## Instructions to follow
Among the entries below, count the lines containing the string "Bontrager". Only the count is needed.
-- Opening Marker --
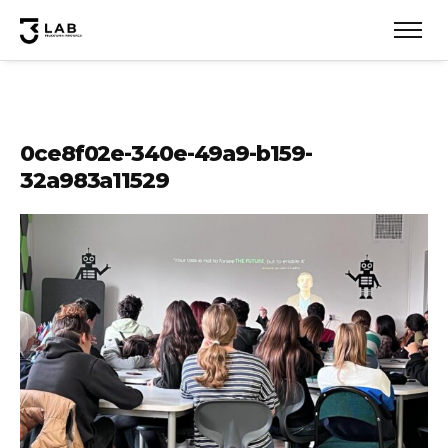
0ce8f02e-340e-49a9-b159-
32a983a11529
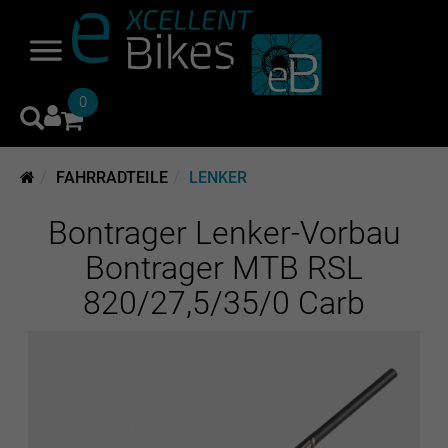
0
FAHRRADTEILE
LENKER
Bontrager Lenker-Vorbau
Bontrager MTB RSL
820/27,5/35/0 Carb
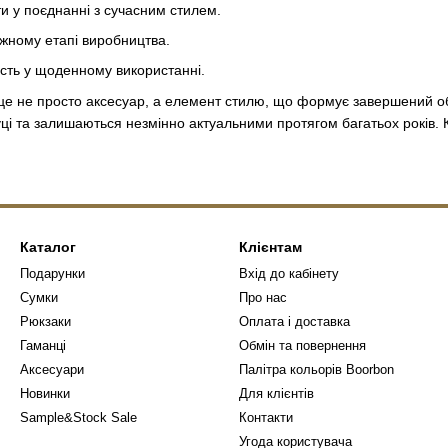
ти у поєднанні з сучасним стилем.
ожному етапі виробництва.
ність у щоденному використанні.
 це не просто аксесуар, а елемент стилю, що формує завершений о
ці та залишаються незмінно актуальними протягом багатьох років. Ку
Каталог
Клієнтам
Подарунки
Вхід до кабінету
Сумки
Про нас
Рюкзаки
Оплата і доставка
Гаманці
Обмін та повернення
Аксесуари
Палітра кольорів Boorbon
Новинки
Для клієнтів
Sample&Stock Sale
Контакти
Угода користувача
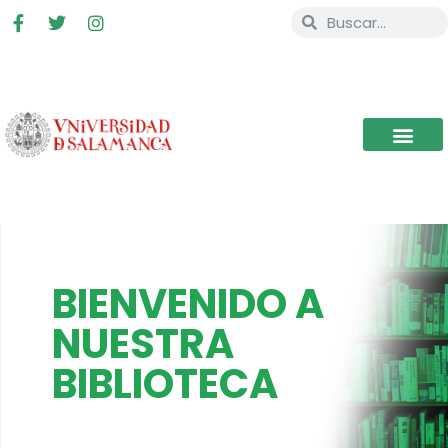
BIENVENIDO A
NUESTRA
BIBLIOTECA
-- Closing Marker --
## Your response
2